Description of the task: Among the entries, which lines carry the string "contenuti"? Copy each of them.
── Data ──
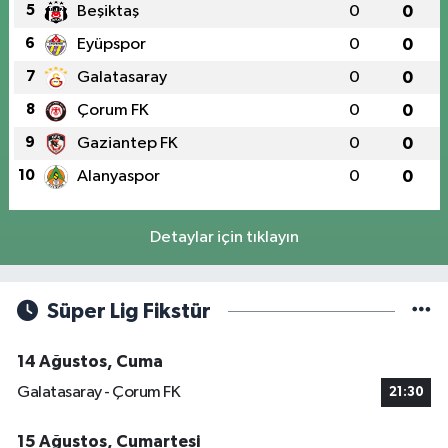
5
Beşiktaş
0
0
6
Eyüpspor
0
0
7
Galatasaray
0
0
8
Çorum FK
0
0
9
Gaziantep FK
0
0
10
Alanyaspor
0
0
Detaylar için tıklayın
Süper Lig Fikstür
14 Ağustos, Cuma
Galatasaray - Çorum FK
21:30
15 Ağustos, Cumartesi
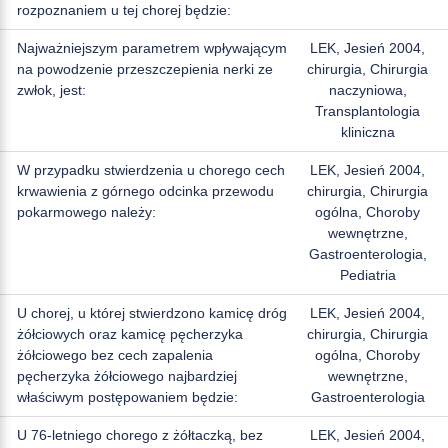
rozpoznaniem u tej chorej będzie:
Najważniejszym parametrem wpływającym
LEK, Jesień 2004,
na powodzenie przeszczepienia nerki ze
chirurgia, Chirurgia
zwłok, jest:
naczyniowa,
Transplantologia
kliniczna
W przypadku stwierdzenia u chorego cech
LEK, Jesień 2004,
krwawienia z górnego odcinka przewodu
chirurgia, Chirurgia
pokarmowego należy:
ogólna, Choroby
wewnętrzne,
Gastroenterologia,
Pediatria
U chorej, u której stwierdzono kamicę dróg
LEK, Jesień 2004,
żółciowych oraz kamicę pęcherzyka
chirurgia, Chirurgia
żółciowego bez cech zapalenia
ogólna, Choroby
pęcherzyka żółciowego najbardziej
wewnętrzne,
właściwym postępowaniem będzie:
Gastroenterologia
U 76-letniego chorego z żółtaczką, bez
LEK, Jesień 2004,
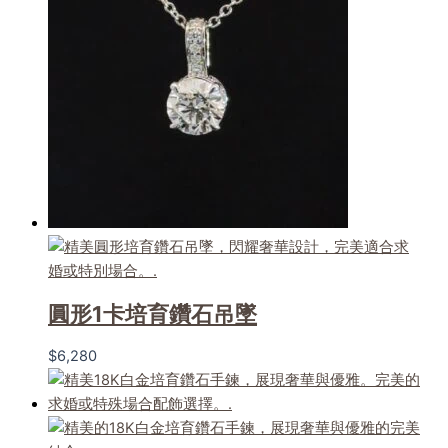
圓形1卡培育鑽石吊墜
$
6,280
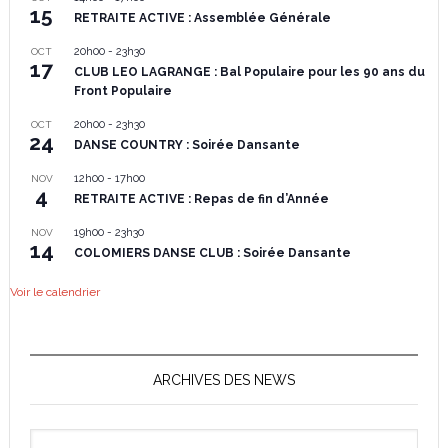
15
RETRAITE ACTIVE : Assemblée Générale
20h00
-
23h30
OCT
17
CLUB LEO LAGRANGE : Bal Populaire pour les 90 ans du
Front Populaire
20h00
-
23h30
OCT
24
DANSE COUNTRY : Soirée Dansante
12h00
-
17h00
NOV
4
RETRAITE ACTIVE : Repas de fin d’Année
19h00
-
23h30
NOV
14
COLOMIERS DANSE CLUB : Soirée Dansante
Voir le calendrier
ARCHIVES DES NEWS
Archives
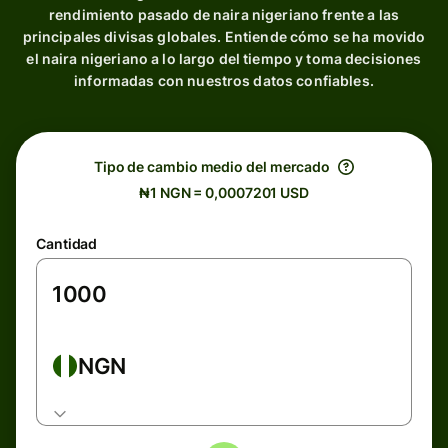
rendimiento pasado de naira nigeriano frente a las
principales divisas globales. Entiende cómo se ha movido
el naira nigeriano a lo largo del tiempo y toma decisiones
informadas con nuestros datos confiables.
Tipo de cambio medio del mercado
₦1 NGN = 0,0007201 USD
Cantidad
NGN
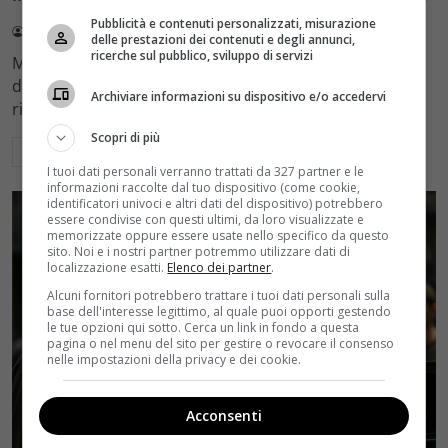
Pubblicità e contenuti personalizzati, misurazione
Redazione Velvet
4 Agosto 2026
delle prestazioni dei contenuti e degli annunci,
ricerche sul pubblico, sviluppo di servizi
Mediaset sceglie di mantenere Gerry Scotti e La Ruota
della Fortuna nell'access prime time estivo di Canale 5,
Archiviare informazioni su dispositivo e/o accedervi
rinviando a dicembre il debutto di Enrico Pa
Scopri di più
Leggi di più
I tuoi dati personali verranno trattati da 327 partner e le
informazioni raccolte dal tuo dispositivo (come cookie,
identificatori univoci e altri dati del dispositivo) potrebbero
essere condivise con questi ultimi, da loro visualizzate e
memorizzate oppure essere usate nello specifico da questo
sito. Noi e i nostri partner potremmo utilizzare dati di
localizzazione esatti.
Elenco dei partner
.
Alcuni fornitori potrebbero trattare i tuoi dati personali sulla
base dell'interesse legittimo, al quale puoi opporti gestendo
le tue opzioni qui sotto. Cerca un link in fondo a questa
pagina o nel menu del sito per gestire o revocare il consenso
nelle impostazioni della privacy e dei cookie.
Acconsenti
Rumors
───
── Data ──
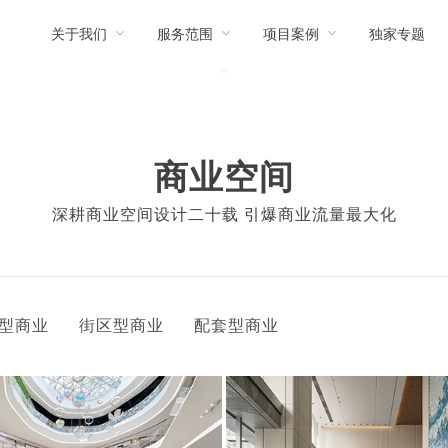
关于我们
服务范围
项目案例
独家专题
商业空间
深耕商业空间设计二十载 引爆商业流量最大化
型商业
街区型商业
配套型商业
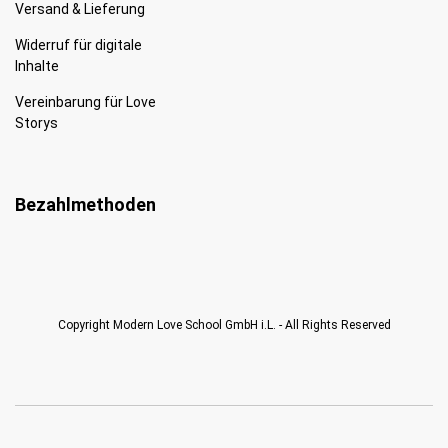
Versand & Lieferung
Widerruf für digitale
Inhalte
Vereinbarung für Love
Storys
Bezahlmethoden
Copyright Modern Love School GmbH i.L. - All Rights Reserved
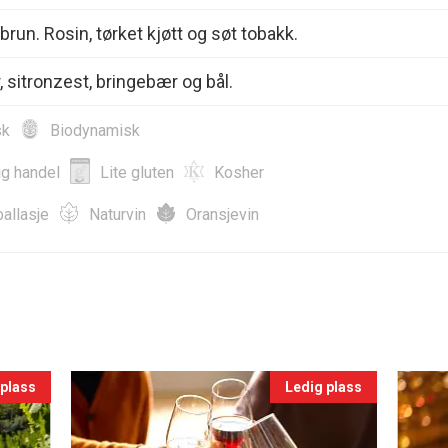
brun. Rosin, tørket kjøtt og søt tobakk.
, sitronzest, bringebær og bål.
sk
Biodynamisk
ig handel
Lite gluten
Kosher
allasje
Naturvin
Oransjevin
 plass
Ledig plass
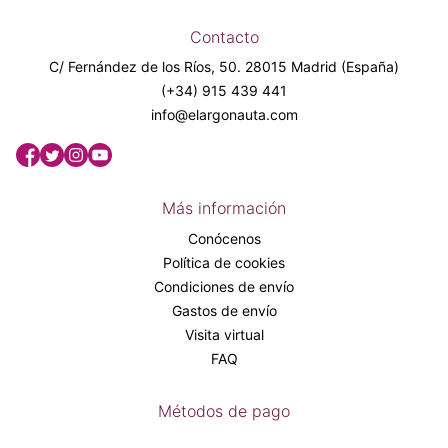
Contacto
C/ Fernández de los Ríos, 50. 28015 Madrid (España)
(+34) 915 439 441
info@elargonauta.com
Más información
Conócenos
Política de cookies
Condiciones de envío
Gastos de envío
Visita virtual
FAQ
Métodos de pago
───
Problem solution:
Pubblicità e contenuti personalizzati, misurazione
delle prestazioni dei contenuti e degli annunci,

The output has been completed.